*Exercise instructions*. Rewrite the text from all the records below, swapping "External Link" for "Outside Link" and leaving everything else as it is. Leave the pictures out of your answer.

*Collected data entries*.
------------------------

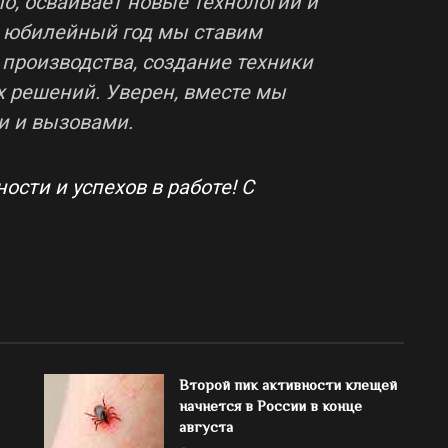
о, осваивает новые технологии и
В юбилейный год мы ставим
производства, создание техники
х решений. Уверен, вместе мы
и и вызовами.
ости и успехов в работе! С
Второй пик активности клещей
начнется в России в конце
августа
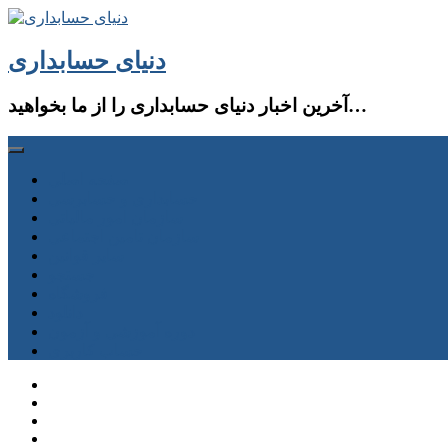
دنیای حسابداری
آخرین اخبار دنیای حسابداری را از ما بخواهید…
صفحه اصلی
حسابداری و حسابرسی
سازمان امور مالیاتی
سازمان تامین اجتماعی
سایر قوانین
جستجو
فروشگاه
دانلود
دوره آموزشی و آزمون
حساب كاربری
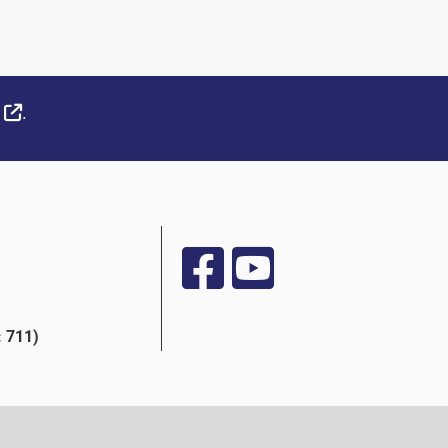
External Link
.
 711)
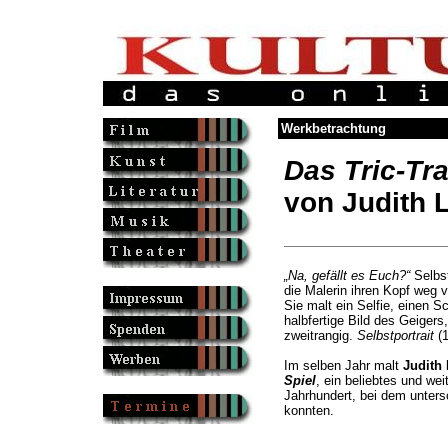
Werkbetrachtung
Das Tric-Tra
von Judith 
„Na, gefällt es Euch?“
Selbst
die Malerin ihren Kopf weg 
Sie malt ein Selfie, einen 
halbfertige Bild des Geigers,
zweitrangig.
Selbstportrait
(1
Im selben Jahr malt
Judith 
Spiel
, ein beliebtes und wei
Jahrhundert, bei dem unters
konnten.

------------------------

*Response to this exercise*.
о, осваивает новые технологии и
В юбилейный год мы ставим
производства, создание техники
х решений. Уверен, вместе мы
и и вызовами.
ости и успехов в работе! С
Второй пик активности клещей
начнется в России в конце
августа
دنیای حسابداری
آخرین اخبار دنیای حسابداری را از ما بخواهید…
صفحه اصلی
حسابداری و حسابرسی
سازمان امور مالیاتی
سازمان تامین اجتماعی
سایر قوانین
جستجو
فروشگاه
دانلود
دوره آموزشی و آزمون
حساب كاربری
Outside Link
.
 711)
Werkbetrachtung
Das Tric-Tra
von Judith 
„Na, gefällt es Euch?“
Selbst
die Malerin ihren Kopf weg 
Sie malt ein Selfie, einen 
halbfertige Bild des Geigers,
zweitrangig.
Selbstportrait
(1
Im selben Jahr malt
Judith 
Spiel
, ein beliebtes und wei
Jahrhundert, bei dem unters
konnten.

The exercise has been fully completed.